Resulta
complicado mantener firmes las ideas en esta época de acoso en las redes y
salir indemne, porque gracias a internet cualquiera puede expresar sus
opiniones. En este periódico, por ejemplo, cuando hay informaciones en su
formato digital que conmueven al público lector, las respuestas –anónimas casi
siempre– se multiplican para manifestar desacuerdo o aprobación (depende del
color del cristal ideológico con que se mire). Y eso no está mal, si se hace
con educación y argumentos. No tanto si imperan la desinformación, la descortesía
o los insultos. En entonces cuando pueden surgir malos modos groseros entre las
diferentes maneras de pensar (de alguna forma debo nombrar a los prejuicios).
Confieso
que tengo el prejuicio del amor a los animales (el amor a los humanos va de
suyo, nadie debería reprocharme nada). Y que los defiendo cuando siento que se
los maltrata. No digamos cuando se los mata. Por eso traigo a colación el conflicto
del lobo. Sin acritud. Con serenidad. De nada sirve que hayamos escondido su
caza disfrazándola de gestión para controlar sus poblaciones y hábitat
–«Cualquier día bajan al paseo Pereda y al Sardinero», dijo una parlamentaria
cántabra–; de nada utilizar el eufemismo «extracción» para esconder la crueldad
(en una de esas «extracciones» se abatió un cachorro de siete kilos); de nada
la opinión de los científicos...
¿Servirá
de algo saber que el Tribunal Europeo de Justicia sentenció el pasado junio, en
un fallo emitido dentro del marco jurídico de la Unión, «que la preservación “rigurosa”
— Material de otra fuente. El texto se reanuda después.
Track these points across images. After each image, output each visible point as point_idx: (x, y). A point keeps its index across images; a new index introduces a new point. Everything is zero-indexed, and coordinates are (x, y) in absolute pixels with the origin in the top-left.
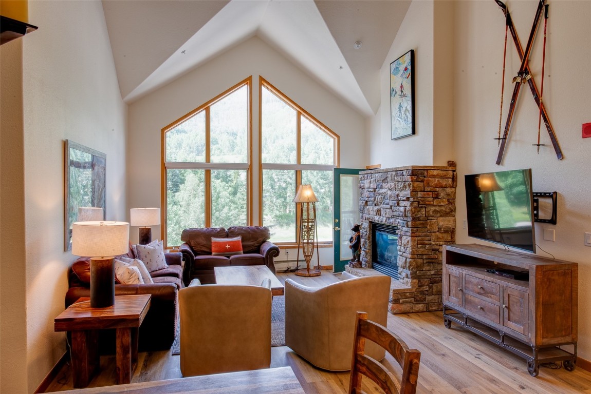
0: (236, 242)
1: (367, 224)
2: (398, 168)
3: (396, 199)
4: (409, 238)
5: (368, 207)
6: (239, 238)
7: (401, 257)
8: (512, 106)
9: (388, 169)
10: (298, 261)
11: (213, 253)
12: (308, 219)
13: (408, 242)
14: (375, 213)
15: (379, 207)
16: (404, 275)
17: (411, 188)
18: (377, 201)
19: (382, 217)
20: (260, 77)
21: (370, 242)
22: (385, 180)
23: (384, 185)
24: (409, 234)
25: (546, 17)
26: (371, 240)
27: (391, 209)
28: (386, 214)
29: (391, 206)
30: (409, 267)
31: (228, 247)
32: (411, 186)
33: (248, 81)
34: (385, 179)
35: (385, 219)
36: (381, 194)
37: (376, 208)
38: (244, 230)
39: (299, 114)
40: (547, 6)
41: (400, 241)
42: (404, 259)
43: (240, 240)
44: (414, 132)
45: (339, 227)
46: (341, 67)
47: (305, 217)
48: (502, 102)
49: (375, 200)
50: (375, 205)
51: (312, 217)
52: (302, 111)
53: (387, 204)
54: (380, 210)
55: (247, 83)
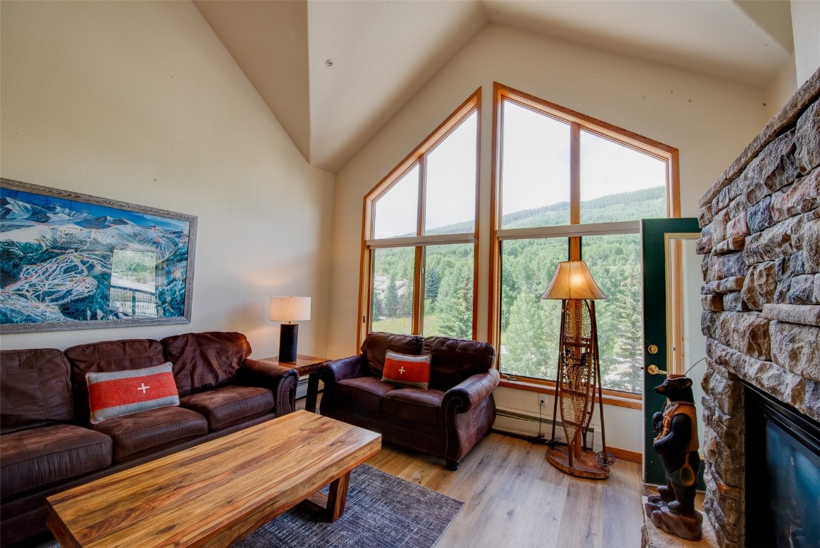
1: (725, 387)
5: (723, 316)
10: (554, 423)
11: (383, 378)
12: (578, 338)
14: (744, 344)
15: (761, 321)
18: (751, 290)
19: (772, 369)
20: (496, 84)
21: (734, 457)
23: (777, 199)
26: (741, 446)
28: (794, 356)
31: (402, 370)
34: (781, 167)
35: (790, 381)
36: (768, 250)
37: (750, 319)
39: (576, 128)
43: (428, 362)
47: (569, 331)
49: (739, 282)
50: (746, 309)
51: (586, 333)
54: (766, 334)
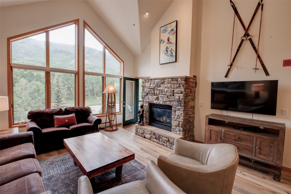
0: (71, 117)
1: (147, 105)
2: (174, 77)
3: (172, 92)
4: (182, 112)
5: (148, 96)
6: (73, 115)
7: (175, 121)
8: (238, 50)
9: (165, 78)
10: (106, 123)
11: (56, 126)
13: (181, 114)
14: (154, 99)
15: (158, 96)
16: (177, 130)
17: (184, 87)
18: (156, 93)
19: (159, 101)
20: (84, 21)
22: (163, 83)
23: (161, 85)
24: (182, 110)
25: (262, 10)
26: (149, 112)
27: (168, 97)
28: (163, 100)
29: (168, 96)
30: (182, 126)
31: (67, 121)
32: (184, 86)
33: (76, 22)
35: (162, 102)
36: (159, 90)
37: (155, 97)
38: (76, 109)
39: (105, 48)
40: (263, 5)
41: (175, 113)
42: (178, 122)
43: (75, 116)
44: (176, 61)
45: (125, 105)
46: (134, 25)
47: (110, 101)
48: (232, 49)
49: (154, 93)
50: (155, 95)
51: (113, 101)
52: (107, 46)
53: (165, 95)
54: (159, 98)
55: (75, 23)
del lobo se debe garantizar bajo todas las circunstancias, incluso cuando se
encuentre en zonas habitadas por el hombre», y que está prohibida su captura o
sacrificio? ¿O solo nos acordamos de santa Bárbara –de Europa– cuando truena y
necesitamos su amparo… económico?
Parece
que somos europeos únicamente cuando nos conviene.